* **EXERCISE DIRECTIONS**: In the entries below, which lines run from the one with "НОВОСТИ СТАТЬИ И" through the one with "когда он выйдет."? Repeat exactly those, both included, and no pictures.

* **MATERIAL FOR THIS EXERCISE**:
_____
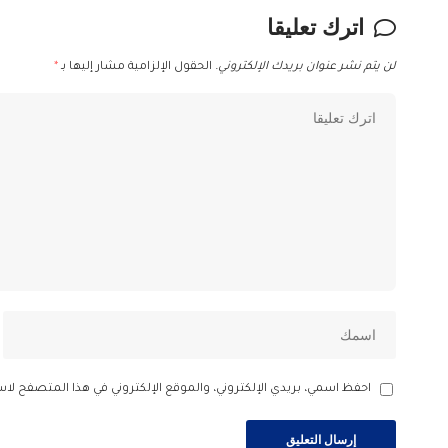
اترك تعليقا
لن يتم نشر عنوان بريدك الإلكتروني.
الحقول الإلزامية مشار إليها بـ
*
احفظ اسمي، بريدي الإلكتروني، والموقع الإلكتروني في هذا المتصفح لاس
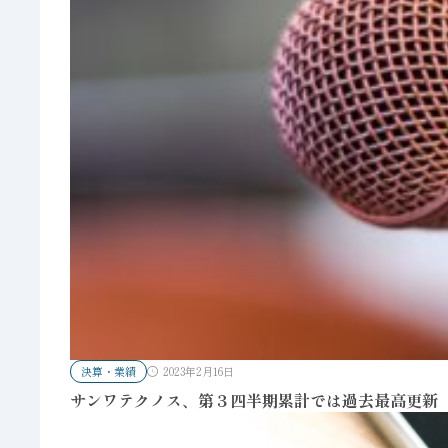
決算・業績
2023年2月16日
サンワテクノス、第３四半期累計では過去最高更新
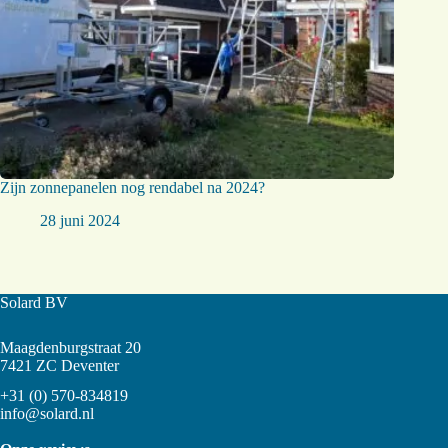
Zijn zonnepanelen nog rendabel na 2024?
28 juni 2024
Solard BV
Maagdenburgstraat 20
7421 ZC Deventer
+31 (0) 570-834819
info@solard.nl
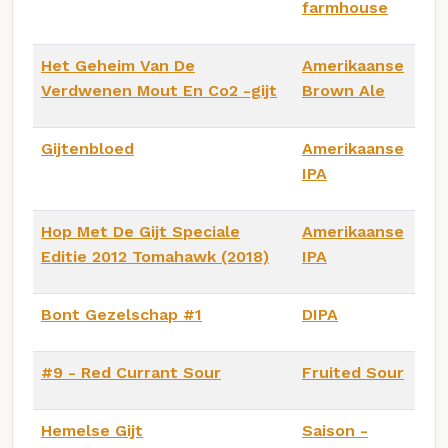
farmhouse
Het Geheim Van De
Amerikaanse
Verdwenen Mout En Co2 -gijt
Brown Ale
Gijtenbloed
Amerikaanse
IPA
Hop Met De Gijt Speciale
Amerikaanse
Editie 2012 Tomahawk (2018)
IPA
Bont Gezelschap #1
DIPA
#9 - Red Currant Sour
Fruited Sour
Hemelse Gijt
Saison -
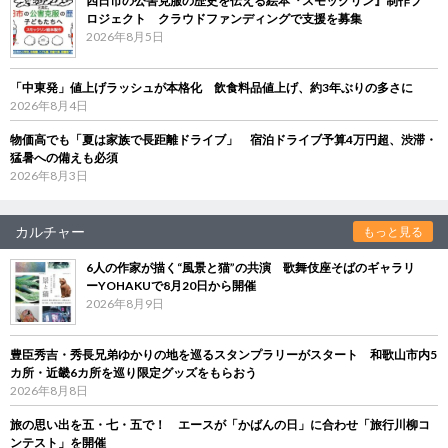
四日市の公害克服の歴史を伝える絵本『スモックリン』制作プ
ロジェクト クラウドファンディングで支援を募集
2026年8月5日
「中東発」値上げラッシュが本格化 飲食料品値上げ、約3年ぶりの多さに
2026年8月4日
物価高でも「夏は家族で長距離ドライブ」 宿泊ドライブ予算4万円超、渋滞・
猛暑への備えも必須
2026年8月3日
カルチャー
もっと見る
6人の作家が描く“風景と猫”の共演 歌舞伎座そばのギャラリ
ーYOHAKUで8月20日から開催
2026年8月9日
豊臣秀吉・秀長兄弟ゆかりの地を巡るスタンプラリーがスタート 和歌山市内5
カ所・近畿6カ所を巡り限定グッズをもらおう
2026年8月8日
旅の思い出を五・七・五で！ エースが「かばんの日」に合わせ「旅行川柳コ
ンテスト」を開催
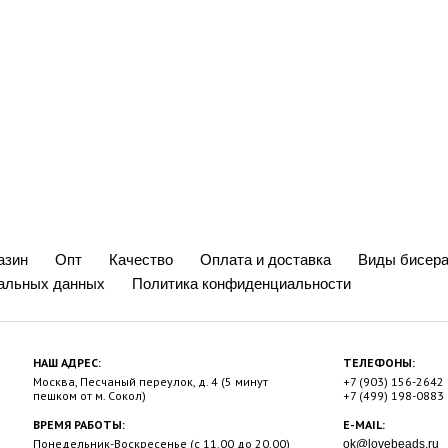
азин
Опт
Качество
Оплата и доставка
Виды бисера
нальных данных
Политика конфиденциальности
НАШ АДРЕС:
ТЕЛЕФОНЫ:
Москва, Песчаный переулок, д. 4 (5 минут
+7 (903) 156-2642
пешком от м. Сокол)
+7 (499) 198-0883
ВРЕМЯ РАБОТЫ:
E-MAIL:
Понедельник-Воскресенье (с 11.00 до 20.00)
ok@lovebeads.ru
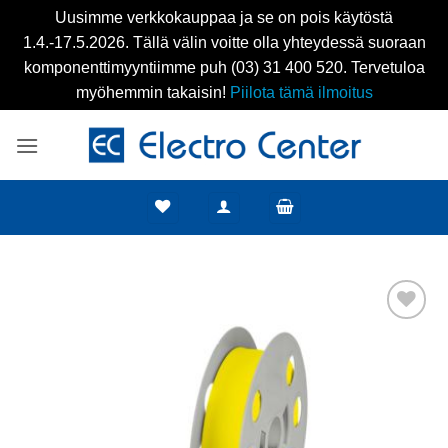
Uusimme verkkokauppaa ja se on pois käytöstä
1.4.-17.5.2026. Tällä välin voitte olla yhteydessä suoraan
komponenttimyyntiimme puh (03) 31 400 520. Tervetuloa
myöhemmin takaisin!
Piilota tämä ilmoitus
Skip
to
content
Add to
wishlist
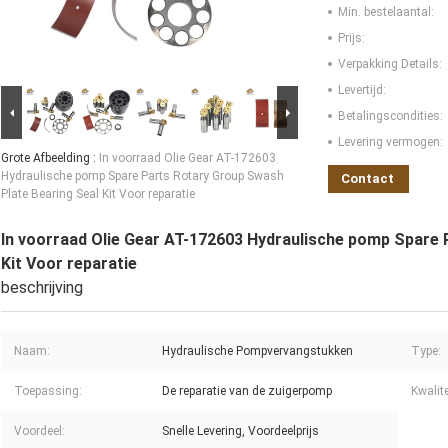
Min. bestelaantal:
Prijs:
Verpakking Details:
Levertijd:
Betalingscondities:
Levering vermogen:
Grote Afbeelding :
In voorraad Olie Gear AT-172603
Hydraulische pomp Spare Parts Rotary Group Swash
Contact
Plate Bearing Seal Kit Voor reparatie
In voorraad Olie Gear AT-172603 Hydraulische pomp Spare 
Kit Voor reparatie
beschrijving
Naam:
Hydraulische Pompvervangstukken
Type:
Toepassing:
De reparatie van de zuigerpomp
Kwalite
Voordeel:
Snelle Levering, Voordeelprijs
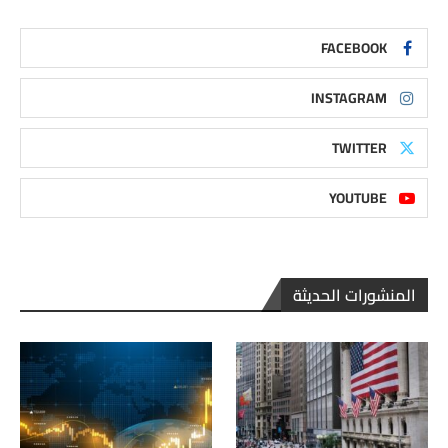
FACEBOOK
INSTAGRAM
TWITTER
YOUTUBE
المنشورات الحديثة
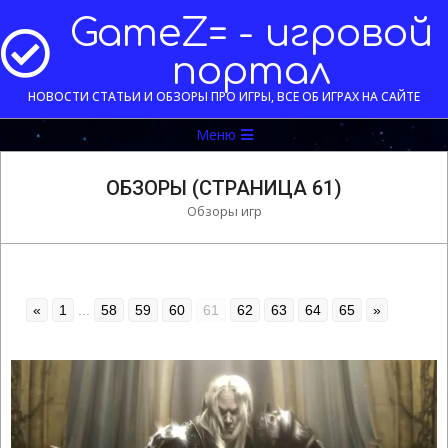
Перейти
GameZ= - игровой
к
содержимому
портал
НОВОСТИ СТАТЬИ И ОБЗОРЫ ПРО ИГРЫ, ВСЕ ОБ ИГРАХ НА САЙТЕ
Меню
Меню
навигации
ОБЗОРЫ
(СТРАНИЦА 61)
Обзоры игр
«
1
...
58
59
60
61
62
63
64
65
»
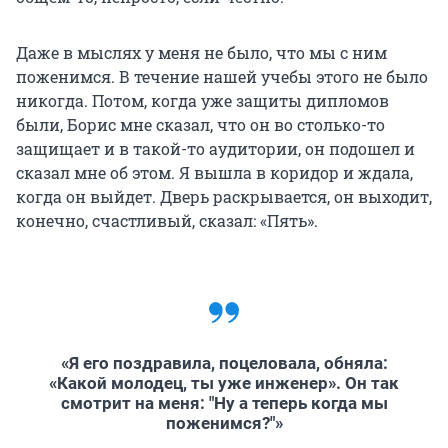
Даже в мыслях у меня не было, что мы с ним
поженимся. В течение нашей учебы этого не было
никогда. Потом, когда уже защиты дипломов
были, Борис мне сказал, что он во столько-то
защищает и в такой-то аудитории, он подошел и
сказал мне об этом. Я вышла в коридор и ждала,
когда он выйдет. Дверь раскрывается, он выходит,
конечно, счастливый, сказал: «Пять».
«Я его поздравила, поцеловала, обняла:
«Какой молодец, ты уже инженер». Он так
смотрит на меня: "Ну а теперь когда мы
поженимся?"»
_____
* **SOLUTION BELOW**:
НОВОСТИ СТАТЬИ И ОБЗОРЫ ПРО ИГРЫ, ВСЕ ОБ ИГРАХ НА САЙТЕ
Меню
Меню
навигации
ОБЗОРЫ
(СТРАНИЦА 61)
Обзоры игр
«
1
...
58
59
60
61
62
63
64
65
»
Даже в мыслях у меня не было, что мы с ним
поженимся. В течение нашей учебы этого не было
никогда. Потом, когда уже защиты дипломов
были, Борис мне сказал, что он во столько-то
защищает и в такой-то аудитории, он подошел и
сказал мне об этом. Я вышла в коридор и ждала,
когда он выйдет. Дверь раскрывается, он выходит,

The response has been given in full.